======== DATA RECORDS

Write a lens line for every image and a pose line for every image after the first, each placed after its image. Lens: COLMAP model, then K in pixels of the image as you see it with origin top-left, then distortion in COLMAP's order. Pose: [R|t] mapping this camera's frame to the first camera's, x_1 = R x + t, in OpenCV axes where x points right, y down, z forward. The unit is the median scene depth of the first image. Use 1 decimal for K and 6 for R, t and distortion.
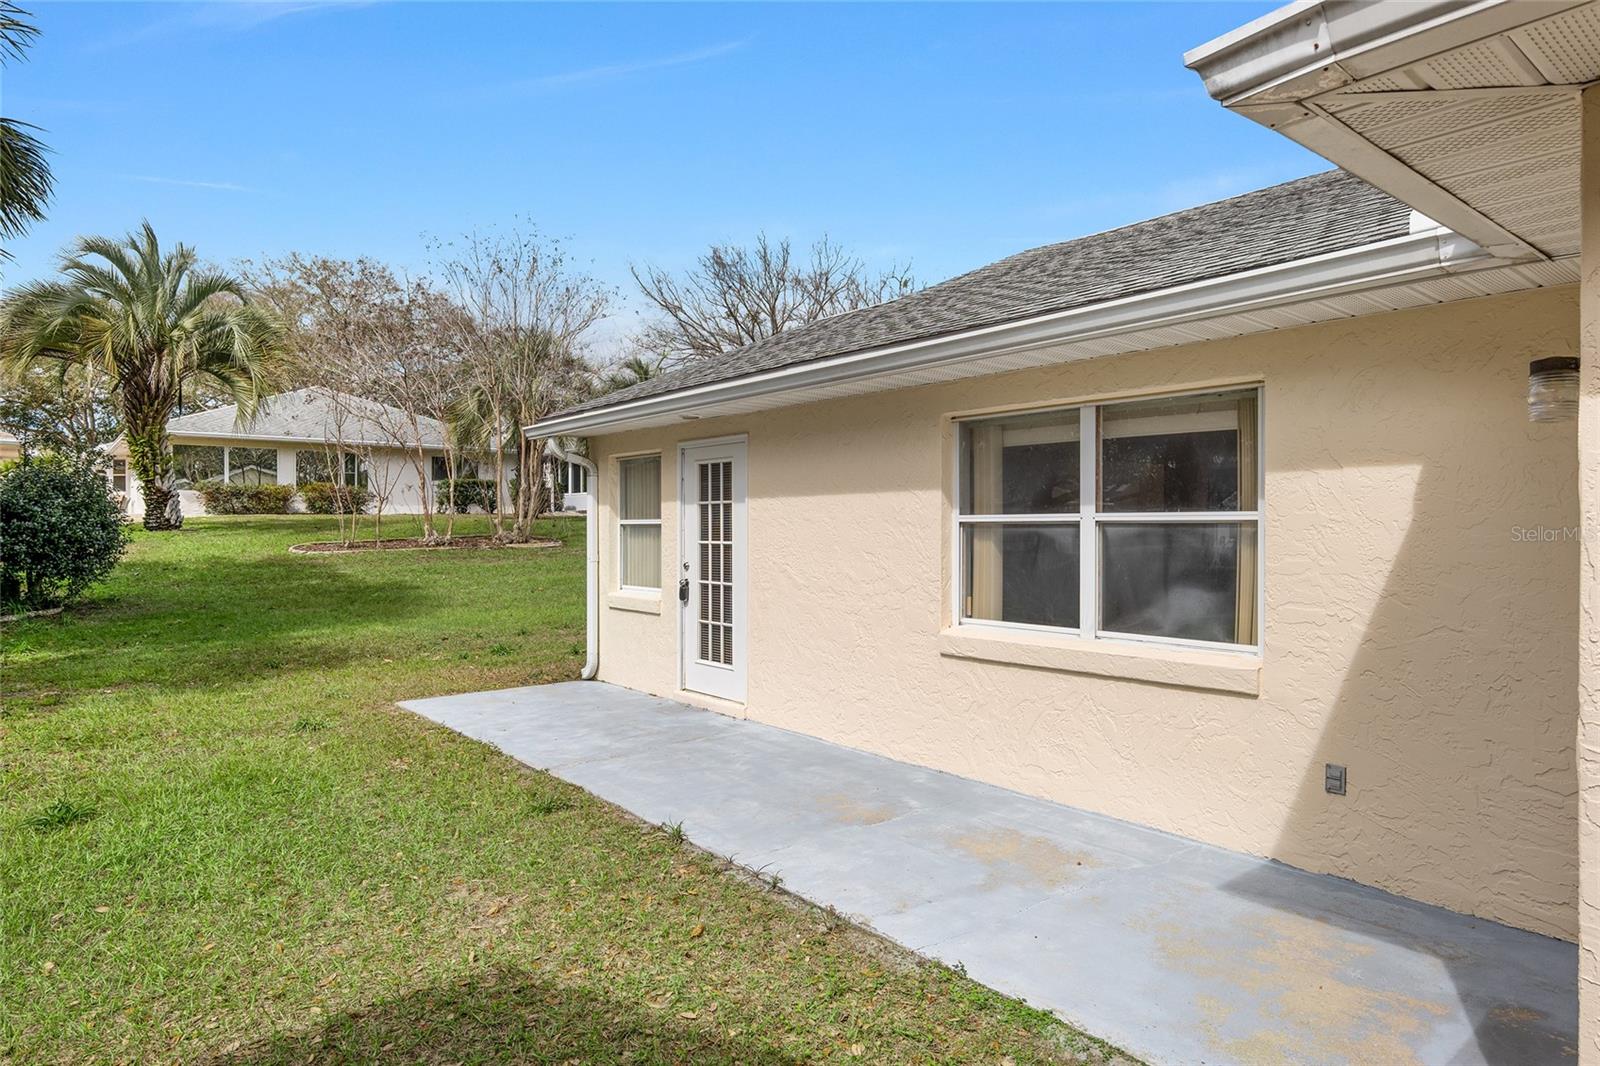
lens RADIAL K [[927.9, 0, 761.9], [0, 927.9, 537.0], [0, 0, 1]] dist [0.003938, 0.000802]
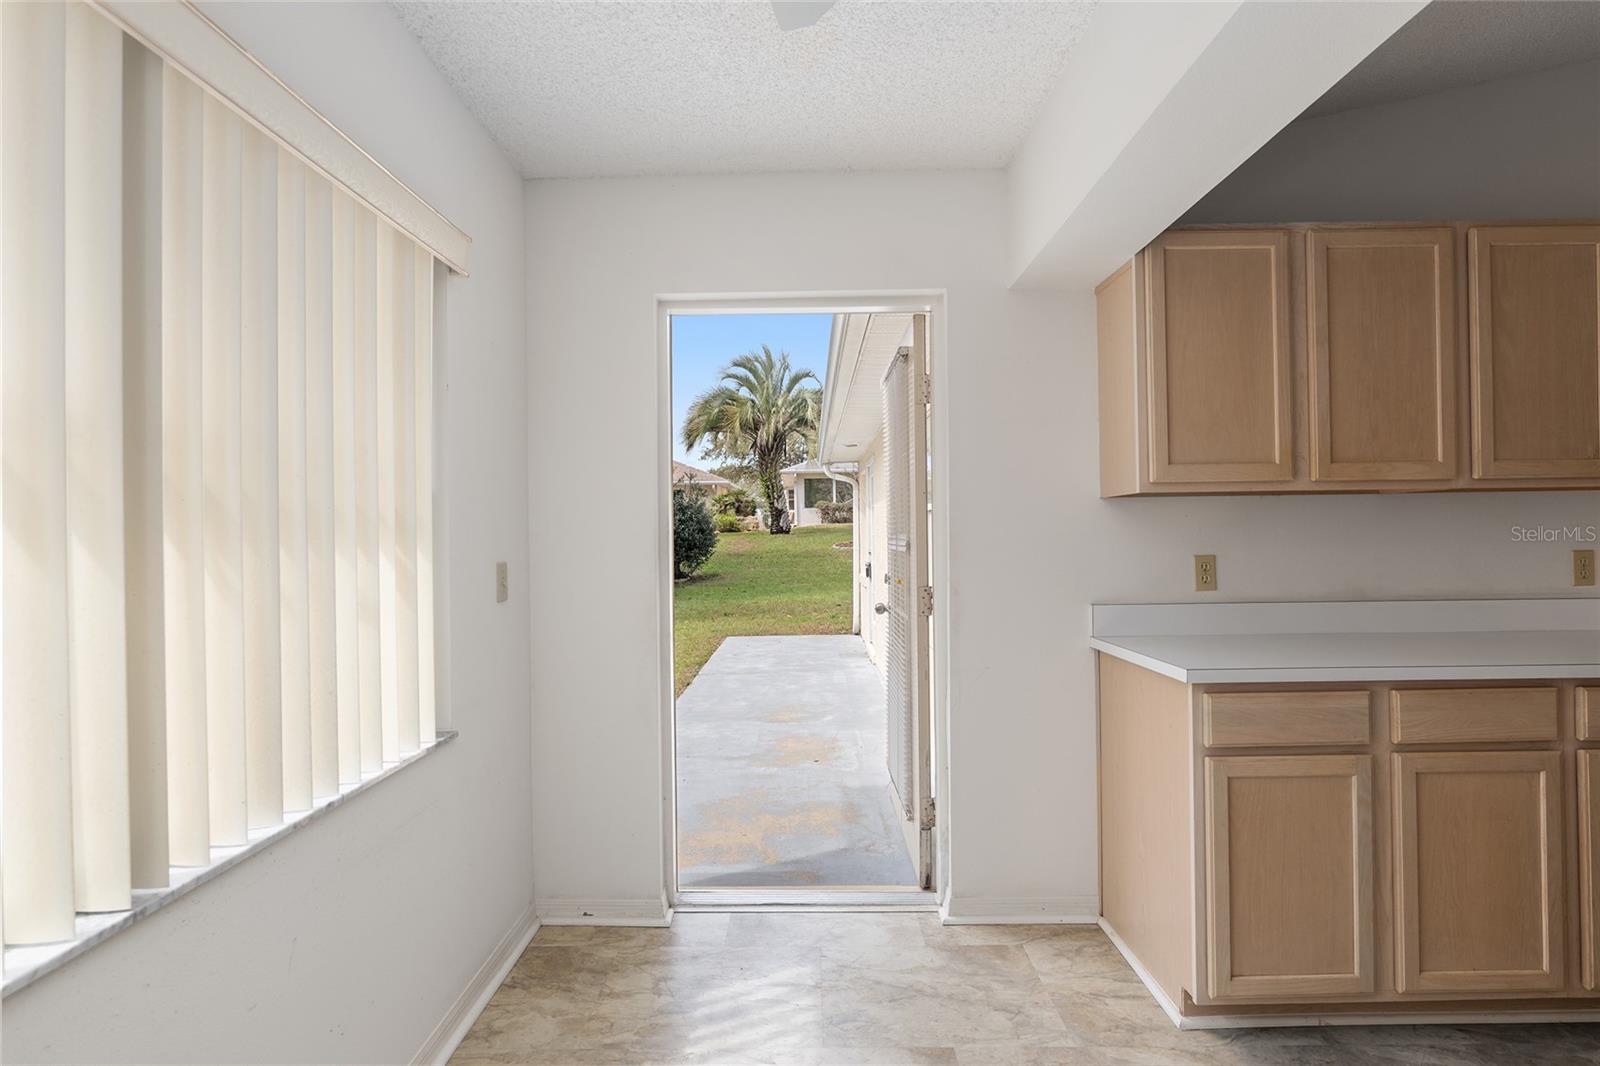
lens RADIAL K [[763.1, 0, 800.0], [0, 763.1, 533.0], [0, 0, 1]] dist [-0.019315, 0.000837]
pose [[0.773275, -0.013075, -0.633936, 0.259933], [0.007616, 0.999907, -0.011333, 0.007346], [0.634026, 0.003936, 0.773302, 0.029287]]
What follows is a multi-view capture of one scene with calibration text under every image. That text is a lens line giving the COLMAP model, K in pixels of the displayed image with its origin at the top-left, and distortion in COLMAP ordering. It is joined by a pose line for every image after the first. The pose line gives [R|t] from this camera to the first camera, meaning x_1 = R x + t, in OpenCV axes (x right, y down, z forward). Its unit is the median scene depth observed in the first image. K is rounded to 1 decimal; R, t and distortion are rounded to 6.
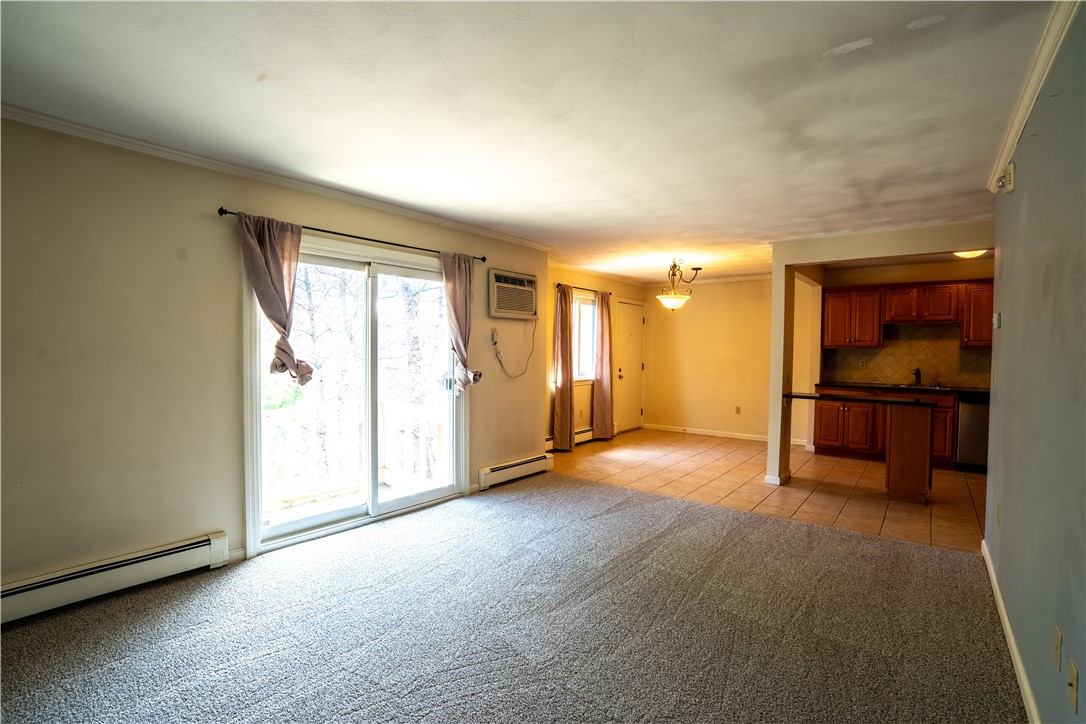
lens RADIAL K [[500.9, 0, 537.6], [0, 500.9, 362.1], [0, 0, 1]] dist [-0.053489, 0.008924]
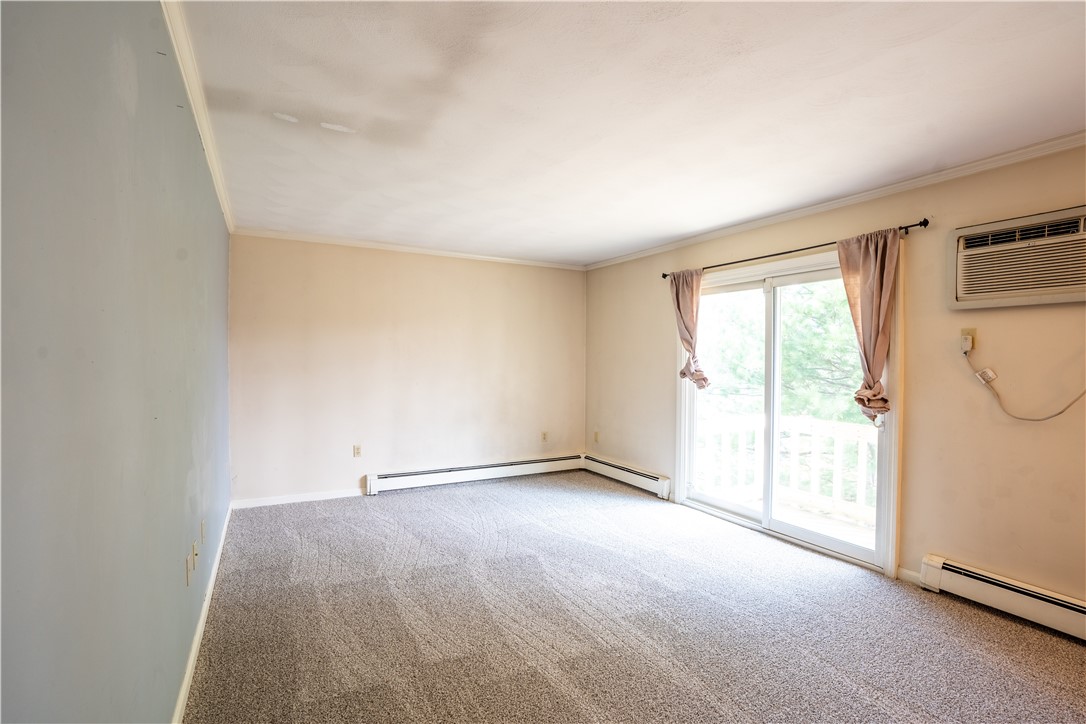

================

> _TASK DIRECTIONS_
Your answer must be the full set of entries, set down exactly and without pictures.

> _REPLY_
Write a lens line for every image and a pose line for every image after the first, each placed after its image. Lens: COLMAP model, then K in pixels of the image as you see it with origin top-left, then distortion in COLMAP's order. Pose: [R|t] mapping this camera's frame to the first camera's, x_1 = R x + t, in OpenCV axes where x points right, y down, z forward. The unit is the median scene depth of the first image. Use 1 decimal for K and 6 for R, t and distortion.
lens RADIAL K [[927.9, 0, 761.9], [0, 927.9, 537.0], [0, 0, 1]] dist [0.003938, 0.000802]
lens RADIAL K [[763.1, 0, 800.0], [0, 763.1, 533.0], [0, 0, 1]] dist [-0.019315, 0.000837]
pose [[0.773275, -0.013075, -0.633936, 0.259933], [0.007616, 0.999907, -0.011333, 0.007346], [0.634026, 0.003936, 0.773302, 0.029287]]
What follows is a multi-view capture of one scene with calibration text under every image. That text is a lens line giving the COLMAP model, K in pixels of the displayed image with its origin at the top-left, and distortion in COLMAP ordering. It is joined by a pose line for every image after the first. The pose line gives [R|t] from this camera to the first camera, meaning x_1 = R x + t, in OpenCV axes (x right, y down, z forward). Its unit is the median scene depth observed in the first image. K is rounded to 1 decimal; R, t and distortion are rounded to 6.
lens RADIAL K [[500.9, 0, 537.6], [0, 500.9, 362.1], [0, 0, 1]] dist [-0.053489, 0.008924]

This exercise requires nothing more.